Le gouvernement de Justin Trudeau allège et simplifie les conditions d’obtentions de la citoyenneté canadienne pour les étrangers vivant légalement au Canada avec statut de résident permanent.

 A partir du 11 octobre prochain, tout demandeur de citoyenneté doit avoir « été présent au Canada pendant au moins trois des cinq ans qui ont précédé la date de sa demande ».

Auparavant, les conservateurs qui étaient au pouvoir, avaient imposé une présence effective de quatre ans pendant les six ans précédents la demande.  Leur loi était entrée en vigueur en juin 2015.

Deux ans plus tard, les libéraux de Justin Trudeau appliquent une de leurs promesses électorales en abrogeant les dispositions critiquées par beaucoup d’organisme défendant les immigrants.

D’autres changements ont été apportés. Ainsi, l’obligation d’être présent  au Canada six mois par année pendant les 4 ans précédents la demande a été supprimée.

L’exigence de connaître l’anglais ou le, les deux langues officielle du pays, pour les demandeurs a été changée. Elle est s’applique entre 18 et 54 ans. Auparavant, elle était applicable pour tout demandeur âgé de 14 à 64 ans.

« L’un des principaux atouts pour réussir son intégration dans la vie au Canada est l’obtention de la citoyenneté canadienne. Le gouvernement encourage tous les immigrants à demander la citoyenneté canadienne et à profiter de tous les avantages qu’offre le fait d’être Canadien. », explique le ministre canadien de l’immigration, Ahmed Hussen, lui-même arrivé au Canada en 1992 comme réfugié Somalien.

 

Les Algériens champions de la citoyenneté canadienne

« Les Algériens obtiennent en moyenne la citoyenneté  canadienne au bout de 3.8 années de résidence. Ceci contrairement à la moyenne des immigrants qui l’obtienne au bout de 6 ans », affirme l’historienne Marion Camarasa dans son livre La Méditerranée sur les rives du Saint-Laurent: une histoire des Algériens au Canada.

« Les originaires d’Algérie naturalisés conservent leur nationalité algérienne et acquièrent la citoyenneté canadienne souvent pour des raisons pratiques. Elle leur ouvre les portes du monde occidental », ajoute l’historienne.

La notion de citoyenneté, quoique juridiquement ne différant pas du concept de nationalité, n’est pas lié à la nation. Elle est très répandue dans les Etats fédéraux qui peuvent être composés de plusieurs nations. Au Canada, par exemple, le Québec est reconnu comme « une nation au sein d’un Canada uni ».

A noter que d’autres mesures sont entrées en vigueur en juin dernier date de la promulgation de la nouvelle loi.
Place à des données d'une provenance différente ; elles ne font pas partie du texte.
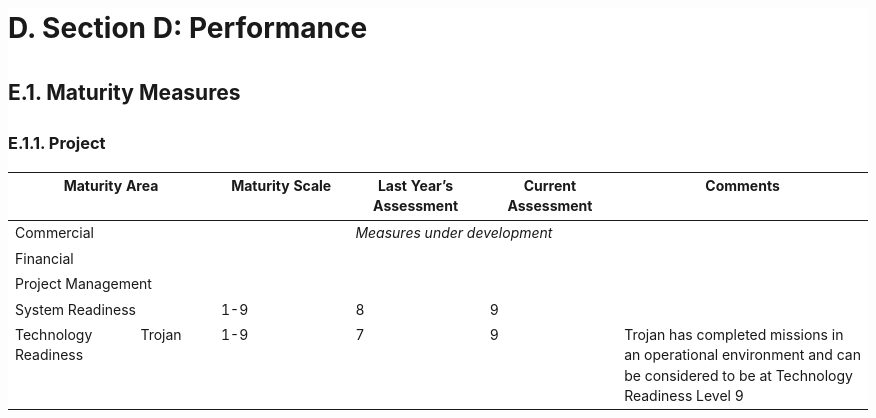 # D. Section D: Performance

## E.1. Maturity Measures

### E.1.1. Project

<table>
<colgroup>
<col style="width: 14%" />
<col style="width: 9%" />
<col style="width: 15%" />
<col style="width: 15%" />
<col style="width: 15%" />
<col style="width: 28%" />
</colgroup>
<thead>
<tr>
<th colspan="2">Maturity Area</th>
<th>Maturity Scale</th>
<th>
Last Year’s Assessment
</th>
<th>Current Assessment</th>
<th>Comments</th>
</tr>
</thead>
<tbody>
<tr>
<td colspan="2">Commercial</td>
<td rowspan="3"></td>
<td colspan="3" rowspan="3">
<em>Measures under development</em>
</td>
</tr>
<tr>
<td colspan="2">Financial</td>
</tr>
<tr>
<td colspan="2">Project Management</td>
</tr>
<tr>
<td colspan="2">System Readiness</td>
<td>1-9</td>
<td>8</td>
<td>9</td>
<td></td>
</tr>
<tr>
<td rowspan="2">Technology Readiness</td>
<td>
Trojan
</td>
<td rowspan="2">1-9</td>
<td>7</td>
<td>9</td>
<td>
Trojan has completed missions in an operational environment and can be considered to be at Technology Readiness Level 9
</td>
</tr>
<tr>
Le mesure qui permettait, sur proposition de conservateurs, de révoquer la citoyenneté canadienne d’un binational « si cette personne est déclarée coupable de trahison, d’espionnage ou de terrorisme » a été abrogée.  « Tout citoyen à double nationalité qui est déclaré coupable de ces crimes est traduit devant la justice canadienne, comme tout autre Canadien qui enfreint la loi » prévoit la loi proposée par le gouvernement Trudeau.